→ Passage for review:
==========

# Fishy christmas! New photo's



## konstargirl (Dec 2, 2009)

Well The fish are celebrating Xmas too. I made stockings for them. 



































^The cories were too nervous. So I just took the picture their stocking I made for them. This is Tigers second Xmas BTW(My first cory)


----------



## emc7 (Jul 23, 2005)

Cute, but I doubt they care. Buy them some live or frozen brine shrimp for x-mas dinner.


----------



## funlad3 (Oct 9, 2010)

The question is, do they need to care? I think it is more of an extraneous gesture than something to actually please them. I think it's spiffy. I might even say slick. (I like old words! )


----------



## emc7 (Jul 23, 2005)

No, they don't need to care. If it makes you happy, ..


----------



## konstargirl (Dec 2, 2009)

They were checking it out for a little bit... lol


----------



## StripesAndFins (Dec 31, 2008)

Cool, I might have to steal your idea :lol:


----------



## emc7 (Jul 23, 2005)

Stockings on the fish tank. I might have to steal that idea as we have a 55 in front of the fireplace on the hearth.

==========

→ Information shown:
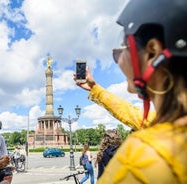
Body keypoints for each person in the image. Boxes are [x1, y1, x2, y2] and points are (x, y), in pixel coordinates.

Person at [76, 0, 187, 183]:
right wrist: (96, 89)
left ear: (152, 52)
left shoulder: (139, 161)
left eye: (123, 48)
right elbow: (136, 116)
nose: (118, 60)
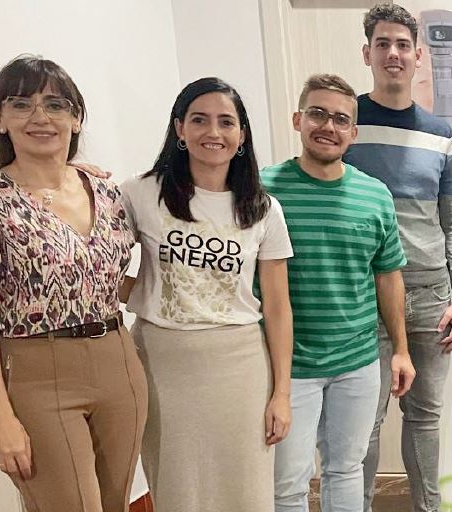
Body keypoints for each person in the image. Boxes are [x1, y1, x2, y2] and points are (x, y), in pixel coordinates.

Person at [121, 77, 295, 512]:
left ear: (242, 135)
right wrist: (141, 293)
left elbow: (278, 307)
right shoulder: (141, 193)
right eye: (199, 120)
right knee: (178, 489)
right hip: (163, 363)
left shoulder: (263, 208)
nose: (213, 132)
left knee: (246, 491)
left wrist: (282, 393)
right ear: (180, 128)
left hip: (240, 366)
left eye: (226, 122)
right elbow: (98, 266)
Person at [0, 54, 144, 512]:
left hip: (119, 363)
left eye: (55, 105)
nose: (40, 116)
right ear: (0, 118)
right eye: (21, 104)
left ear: (76, 119)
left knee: (114, 504)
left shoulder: (108, 193)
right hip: (37, 371)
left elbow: (109, 280)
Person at [267, 73, 415, 512]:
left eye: (340, 119)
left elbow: (388, 276)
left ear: (353, 132)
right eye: (317, 114)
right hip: (289, 366)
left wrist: (401, 350)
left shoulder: (375, 195)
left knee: (347, 469)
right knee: (288, 483)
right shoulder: (262, 191)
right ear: (298, 119)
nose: (328, 126)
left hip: (357, 361)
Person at [346, 6, 452, 511]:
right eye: (383, 44)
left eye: (402, 45)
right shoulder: (346, 123)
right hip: (364, 296)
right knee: (366, 419)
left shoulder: (441, 133)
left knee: (425, 417)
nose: (393, 54)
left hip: (432, 295)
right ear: (367, 53)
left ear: (419, 55)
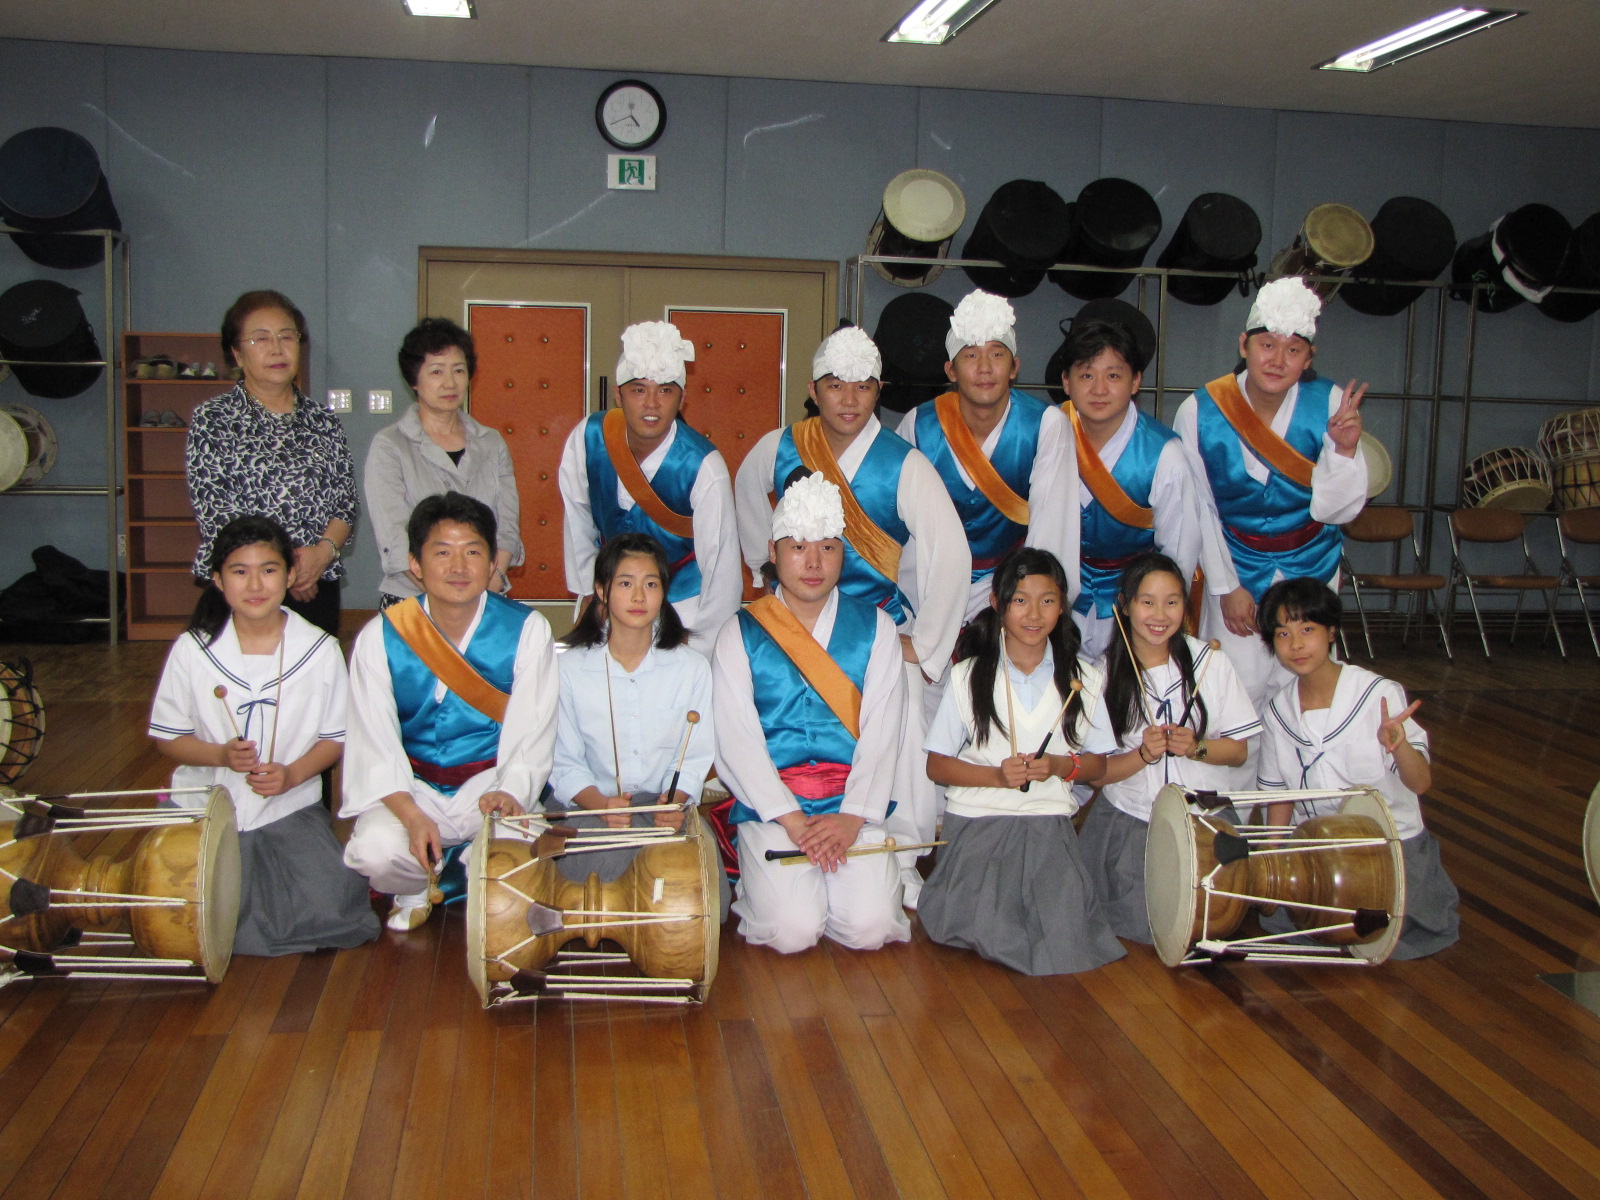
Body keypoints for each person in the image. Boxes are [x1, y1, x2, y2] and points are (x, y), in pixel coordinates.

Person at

==========

→ Tasks:
- A) In the thread about Christmas stockings for fish, what does emc7 suggest buying the fish for Christmas dinner?
- B) Reproduce verbatim the passage of the thread about Christmas stockings for fish that runs from "## StripesAndFins (Dec" to "on the hearth.".

→ Replies:
- A) Live or frozen brine shrimp.

- B)
## StripesAndFins (Dec 31, 2008)

Cool, I might have to steal your idea :lol:


----------



## emc7 (Jul 23, 2005)

Stockings on the fish tank. I might have to steal that idea as we have a 55 in front of the fireplace on the hearth.